EXERCISE BRIEF:
Select every line in the items below that contains the word "nicht", and copy each of those lines.
━━━━━━━━━━━━━━━━━━━━━━━━━━━━━━
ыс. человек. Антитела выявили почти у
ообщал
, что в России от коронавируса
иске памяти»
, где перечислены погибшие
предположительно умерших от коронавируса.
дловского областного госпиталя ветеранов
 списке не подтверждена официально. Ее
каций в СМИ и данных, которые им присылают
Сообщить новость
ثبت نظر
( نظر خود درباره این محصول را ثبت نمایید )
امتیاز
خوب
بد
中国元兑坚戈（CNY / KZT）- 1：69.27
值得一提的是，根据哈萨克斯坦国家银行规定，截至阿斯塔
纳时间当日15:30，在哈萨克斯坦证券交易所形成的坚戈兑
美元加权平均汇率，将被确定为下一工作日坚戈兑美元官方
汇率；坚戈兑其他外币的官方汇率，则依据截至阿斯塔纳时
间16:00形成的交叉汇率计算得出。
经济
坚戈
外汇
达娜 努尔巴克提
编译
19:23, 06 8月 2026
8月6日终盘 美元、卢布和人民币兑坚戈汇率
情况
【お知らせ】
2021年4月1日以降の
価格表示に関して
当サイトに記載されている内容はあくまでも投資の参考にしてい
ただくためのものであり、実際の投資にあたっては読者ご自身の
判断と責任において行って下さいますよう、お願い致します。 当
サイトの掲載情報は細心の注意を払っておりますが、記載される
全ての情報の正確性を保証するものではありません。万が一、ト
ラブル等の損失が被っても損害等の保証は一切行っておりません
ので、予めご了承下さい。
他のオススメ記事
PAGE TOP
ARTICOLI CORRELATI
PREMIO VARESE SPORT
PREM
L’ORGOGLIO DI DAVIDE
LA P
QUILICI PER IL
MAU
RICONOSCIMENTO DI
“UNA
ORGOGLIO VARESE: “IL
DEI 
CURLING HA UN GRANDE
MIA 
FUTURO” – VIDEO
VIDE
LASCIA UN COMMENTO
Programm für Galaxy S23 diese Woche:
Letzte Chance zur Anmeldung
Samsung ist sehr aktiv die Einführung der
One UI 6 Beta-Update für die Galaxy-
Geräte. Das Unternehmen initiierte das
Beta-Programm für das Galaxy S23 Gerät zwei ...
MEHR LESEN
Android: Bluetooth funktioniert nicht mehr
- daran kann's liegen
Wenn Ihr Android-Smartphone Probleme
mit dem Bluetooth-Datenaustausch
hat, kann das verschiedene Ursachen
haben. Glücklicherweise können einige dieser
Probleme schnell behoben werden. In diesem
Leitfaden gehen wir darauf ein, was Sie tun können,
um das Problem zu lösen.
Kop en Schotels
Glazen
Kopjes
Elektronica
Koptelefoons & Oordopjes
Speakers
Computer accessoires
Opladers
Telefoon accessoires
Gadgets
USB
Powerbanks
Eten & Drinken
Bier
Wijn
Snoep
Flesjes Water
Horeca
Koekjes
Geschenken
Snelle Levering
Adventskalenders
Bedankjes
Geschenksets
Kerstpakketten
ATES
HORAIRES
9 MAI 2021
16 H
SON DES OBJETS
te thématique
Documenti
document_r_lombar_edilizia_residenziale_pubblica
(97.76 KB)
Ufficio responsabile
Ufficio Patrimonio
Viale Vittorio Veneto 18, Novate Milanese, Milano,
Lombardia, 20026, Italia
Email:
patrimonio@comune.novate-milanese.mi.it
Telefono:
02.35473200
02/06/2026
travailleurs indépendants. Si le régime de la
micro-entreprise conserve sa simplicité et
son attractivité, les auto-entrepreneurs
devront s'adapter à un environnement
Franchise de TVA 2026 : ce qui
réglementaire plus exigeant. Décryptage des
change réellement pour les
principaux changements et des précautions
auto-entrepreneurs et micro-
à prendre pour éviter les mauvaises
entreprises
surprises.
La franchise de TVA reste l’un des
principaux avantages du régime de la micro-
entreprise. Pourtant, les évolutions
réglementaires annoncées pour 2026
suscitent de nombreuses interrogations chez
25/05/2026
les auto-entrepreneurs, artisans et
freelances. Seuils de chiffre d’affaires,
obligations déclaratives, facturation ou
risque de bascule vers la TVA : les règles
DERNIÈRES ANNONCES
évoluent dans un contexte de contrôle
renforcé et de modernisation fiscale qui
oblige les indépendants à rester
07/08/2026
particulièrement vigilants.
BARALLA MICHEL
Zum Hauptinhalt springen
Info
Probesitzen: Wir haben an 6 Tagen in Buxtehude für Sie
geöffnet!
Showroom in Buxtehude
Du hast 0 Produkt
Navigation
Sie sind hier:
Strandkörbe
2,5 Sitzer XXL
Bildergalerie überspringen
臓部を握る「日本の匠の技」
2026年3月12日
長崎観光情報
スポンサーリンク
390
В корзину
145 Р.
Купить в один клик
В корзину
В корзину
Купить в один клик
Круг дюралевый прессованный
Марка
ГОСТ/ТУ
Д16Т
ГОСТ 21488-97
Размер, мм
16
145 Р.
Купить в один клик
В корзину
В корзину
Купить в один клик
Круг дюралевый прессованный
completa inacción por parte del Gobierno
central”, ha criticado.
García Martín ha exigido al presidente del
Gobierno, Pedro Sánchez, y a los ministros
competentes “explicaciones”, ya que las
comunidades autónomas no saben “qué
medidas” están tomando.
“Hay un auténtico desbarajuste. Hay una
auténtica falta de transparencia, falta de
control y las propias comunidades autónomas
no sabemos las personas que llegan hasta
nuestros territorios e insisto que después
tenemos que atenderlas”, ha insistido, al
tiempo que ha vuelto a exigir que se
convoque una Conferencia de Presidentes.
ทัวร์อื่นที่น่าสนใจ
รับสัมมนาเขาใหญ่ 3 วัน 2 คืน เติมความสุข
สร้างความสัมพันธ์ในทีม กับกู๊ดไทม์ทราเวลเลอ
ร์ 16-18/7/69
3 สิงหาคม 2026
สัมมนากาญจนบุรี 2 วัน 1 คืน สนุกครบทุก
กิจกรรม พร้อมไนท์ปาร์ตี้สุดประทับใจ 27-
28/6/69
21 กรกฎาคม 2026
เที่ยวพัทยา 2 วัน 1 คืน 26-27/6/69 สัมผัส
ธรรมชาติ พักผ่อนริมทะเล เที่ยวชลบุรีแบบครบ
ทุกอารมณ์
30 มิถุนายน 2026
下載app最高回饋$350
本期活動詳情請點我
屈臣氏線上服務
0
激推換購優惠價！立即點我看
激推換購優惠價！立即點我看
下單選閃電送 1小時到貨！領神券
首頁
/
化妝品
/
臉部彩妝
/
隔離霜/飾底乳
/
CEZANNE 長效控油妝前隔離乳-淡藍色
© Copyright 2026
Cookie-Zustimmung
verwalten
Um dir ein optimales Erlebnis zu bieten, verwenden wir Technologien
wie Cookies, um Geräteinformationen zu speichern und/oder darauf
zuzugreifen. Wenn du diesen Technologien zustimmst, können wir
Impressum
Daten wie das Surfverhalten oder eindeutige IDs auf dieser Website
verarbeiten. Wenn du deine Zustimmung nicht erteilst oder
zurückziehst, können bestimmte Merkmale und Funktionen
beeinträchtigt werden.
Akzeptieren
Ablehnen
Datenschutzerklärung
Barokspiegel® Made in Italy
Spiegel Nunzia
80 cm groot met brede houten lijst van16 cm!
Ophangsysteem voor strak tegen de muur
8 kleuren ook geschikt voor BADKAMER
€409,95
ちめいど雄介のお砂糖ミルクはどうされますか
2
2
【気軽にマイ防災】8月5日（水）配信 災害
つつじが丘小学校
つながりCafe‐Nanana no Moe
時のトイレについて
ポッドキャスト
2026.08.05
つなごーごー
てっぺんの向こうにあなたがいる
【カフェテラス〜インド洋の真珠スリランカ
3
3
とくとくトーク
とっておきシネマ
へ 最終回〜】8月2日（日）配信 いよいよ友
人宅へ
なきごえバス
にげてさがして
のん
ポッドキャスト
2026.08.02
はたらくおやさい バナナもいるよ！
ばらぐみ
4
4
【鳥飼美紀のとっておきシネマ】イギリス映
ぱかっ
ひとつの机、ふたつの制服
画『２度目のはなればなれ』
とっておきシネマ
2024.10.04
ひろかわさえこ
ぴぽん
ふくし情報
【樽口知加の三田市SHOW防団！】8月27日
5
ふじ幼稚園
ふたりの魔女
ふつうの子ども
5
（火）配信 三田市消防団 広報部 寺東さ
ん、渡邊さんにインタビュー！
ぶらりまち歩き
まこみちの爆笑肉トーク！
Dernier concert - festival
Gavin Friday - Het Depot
━━━━━━━━━━━━━━━━━━━━━━━━━━━━━━
ANSWER AREA:
Android: Bluetooth funktioniert nicht mehr
verarbeiten. Wenn du deine Zustimmung nicht erteilst oder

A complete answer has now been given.